Initial conditions do not average out in complex systems
If you are familiar with chaos theory, you'll know that the initial conditions in complex systems such as climate or the weather matter a great deal. The so-called "butterfly effect" is an exaggeration, but the effect is very real and is part of the physical system itself. It's not something that gets introduced because the numerical computer model of the physical system is poor.
It seems intuitive that initial conditions "average out". In the simple systems most of us deal with, that's what happens. Flipping a coin is actually one such simple system. It has only two measurable results: heads or tails. Nobody cares about how many times it flipped in the air, how many times it bounced, or even if it landed on a slight angle on the carpet. So you can do statistics and predict how many heads or tails you'll get. If you also had to predict the numbers of flips and bounces and the angle at which it landed on the carpet, you'd find a statistical analysis would be much harder.
Climate or the weather are complex systems where such details matter. It's no good just to say it's getting hotter or it's getting colder. You have to say where it's getting hotter or cooler and by how much. You have to worry about feedback loops such as increased evaporation creating more clouds which might reflect sunlight back into space. Suddenly it's very complex.

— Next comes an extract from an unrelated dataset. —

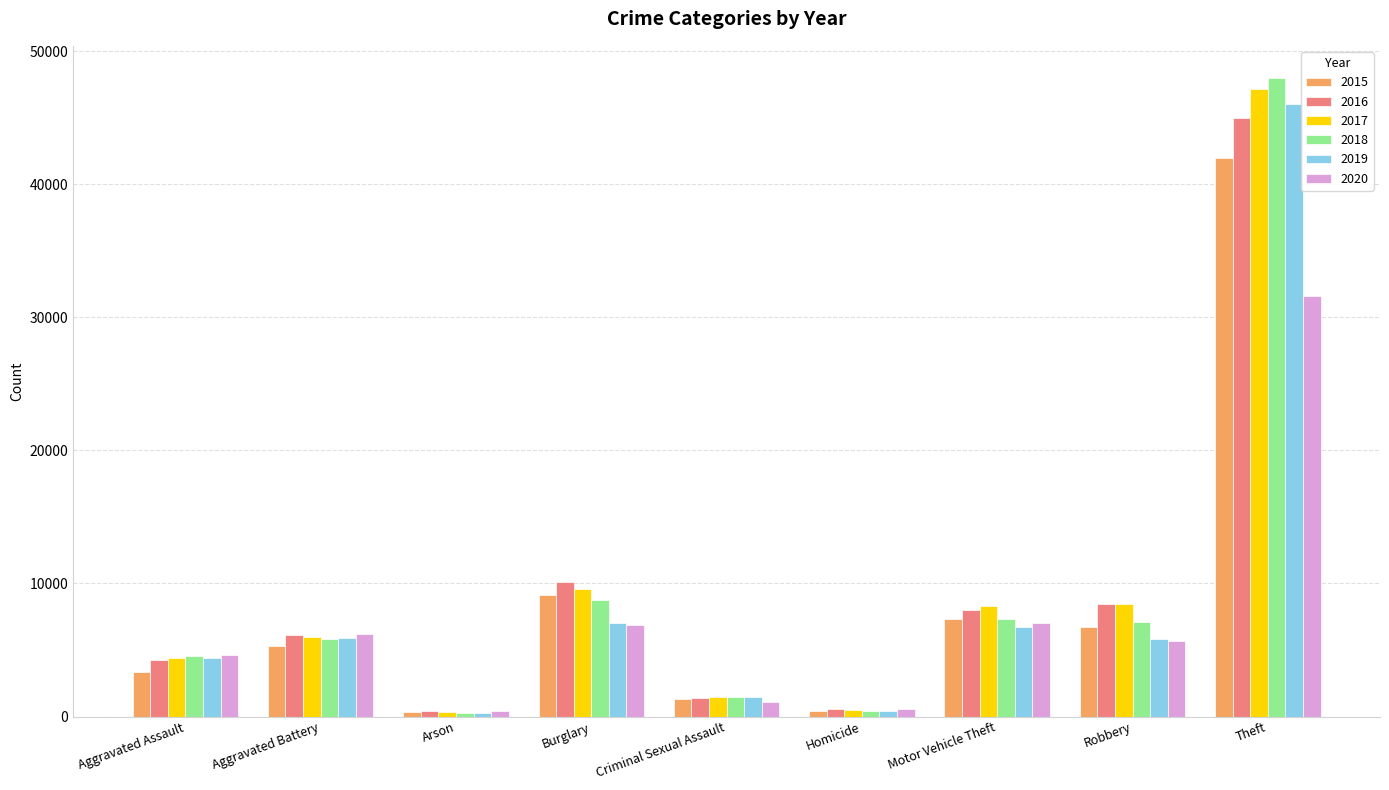

The 2020 series shows 31583 at Theft. True or false?

True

Climate scientists can take a model, do a lot of simulated runs with it, and show that it converges to an average. But that's not the same thing as saying it accurately reflects nature. It doesn't justify using that model to predict the future under different conditions such as more CO2. We have only one actual climate history where we have accurate knowledge, namely the last 150 years. Coming up with a model that matches that one brief history doesn't prove that it works with the different climates of past eons. If the climate models were accurate descriptions of the physical system from first principles, you'd have a much better chance of that.